Out of those, most are higher-elevation species. Those who study this ecosystem “refer to mountaintops as ‘islands in the sky,’” he said, analogous to the Madagascar Islands for their specific and distinct species. “They might as well be out in the middle of the ocean. It’s so cool that we have the diversity that we do.”
The excitement about studying this ecosystem isn’t just something Hamed feels.
“Students from previous years are upset they didn’t get to [go to the BRDC],” he said. “We’re so excited to be partnering with them; we’re excited with the mission they’re doing.”
Hamed said that everyone who comes to the rally for the salamander lessons has a list of the top three salamanders they hope to see. “Everybody loves to see the Yonahlassee salamander,” he started out. “It’s big, 6-8 inches, dark with a chestnut purple color going down their back.”
He was excited himself to be asked for his top three salamander species and he didn’t scoff at the idea that a scientist would be asked for a preference. Hamed said, “I always say they’re all my favorite,” and described it as a truism among members of his profession that “the best herpetologists are the kids who never grew up.”
“Number one, in my opinion, is the Weller’s salamander,” he said. “It’s a cool story in itself, only found in Whitetop and south to the Grandfather Mountain in North Carolina. The thing I love to tell is that it was discovered by a 17-year-old [Worth Hamilton Weller], who fell to his death a little after his high school graduation looking for them on Grandfather Mountain.” They’re found only in that small range, and only at higher elevations, said Hamed.

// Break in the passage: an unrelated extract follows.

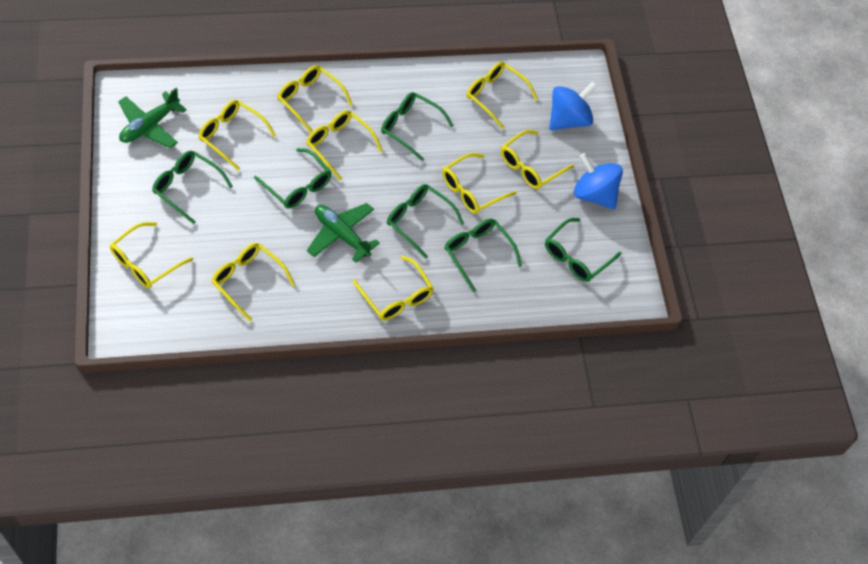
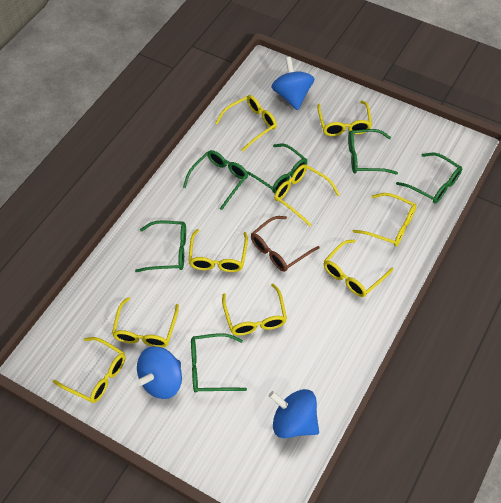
blue spinning top: 2 -> 3
brown glasses: 0 -> 1
green plane: 2 -> 0

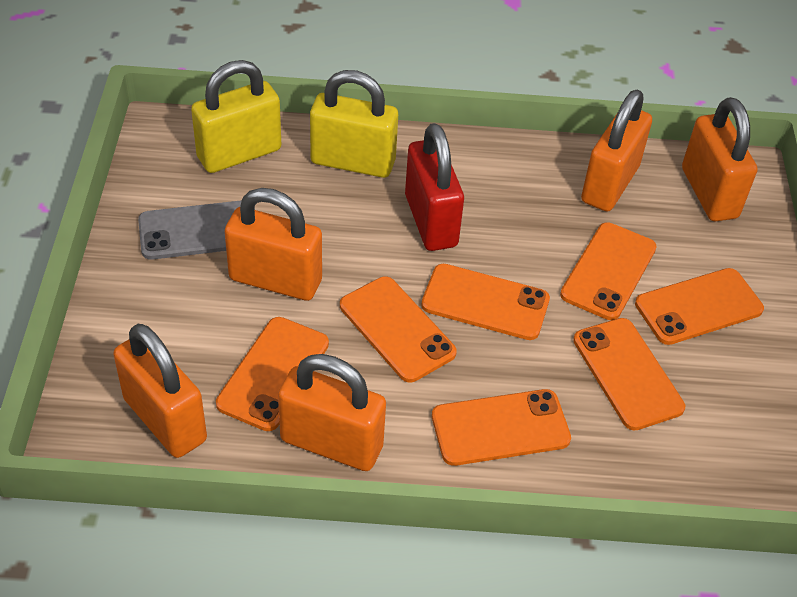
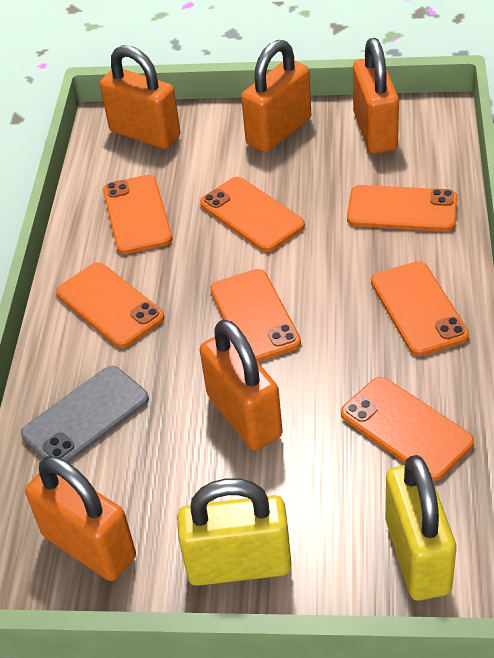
red padlock: 1 -> 0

“The second one is the Yonahlassee, that’s the big one. It’s just gorgeous,” said Hamed. Yonahlassee is a Cherokee name, meaning either “tail of the bear” or “trail of the bear.” The road up Grandfather Mountain is called Yonahlassee for the bears, said Hamed, and the salamander is named for the road, not the bears.
“The challenge with that one is that it doesn’t like cooler temperatures,” he said.
“It was a little too chilly for him at the last rally.”
His last offering makes for a touching tribute. “The third is the northern pygmy salamander, named after Jim Organ, who spent his whole life studying salamanders,” Hamed said. (This is reflected in the Northern pygmy salamander’s scientific name, Desmognathus organi.)
While the rally is only one event offered by BRDC, it provided a touchstone moment for Hamed. In the years before he was hired by Virginia Tech, at a rally class around 2005, he said, “I had a family that would come to the rally and bring their kid. … One son was interested in all things herpetological. He was 4 or 5 years old, bouncing around all over the place.”
He continued, “The thing was, when I first came to Virginia Tech, the same kid who was in that rally was in my class.”
If the Blue Ridge Discovery Center has its way, this will be the first of many such moments, as those who come to learn may leave to teach. The organization has always sought to create this dynamic by opening its doors–and now it finally has doors to open.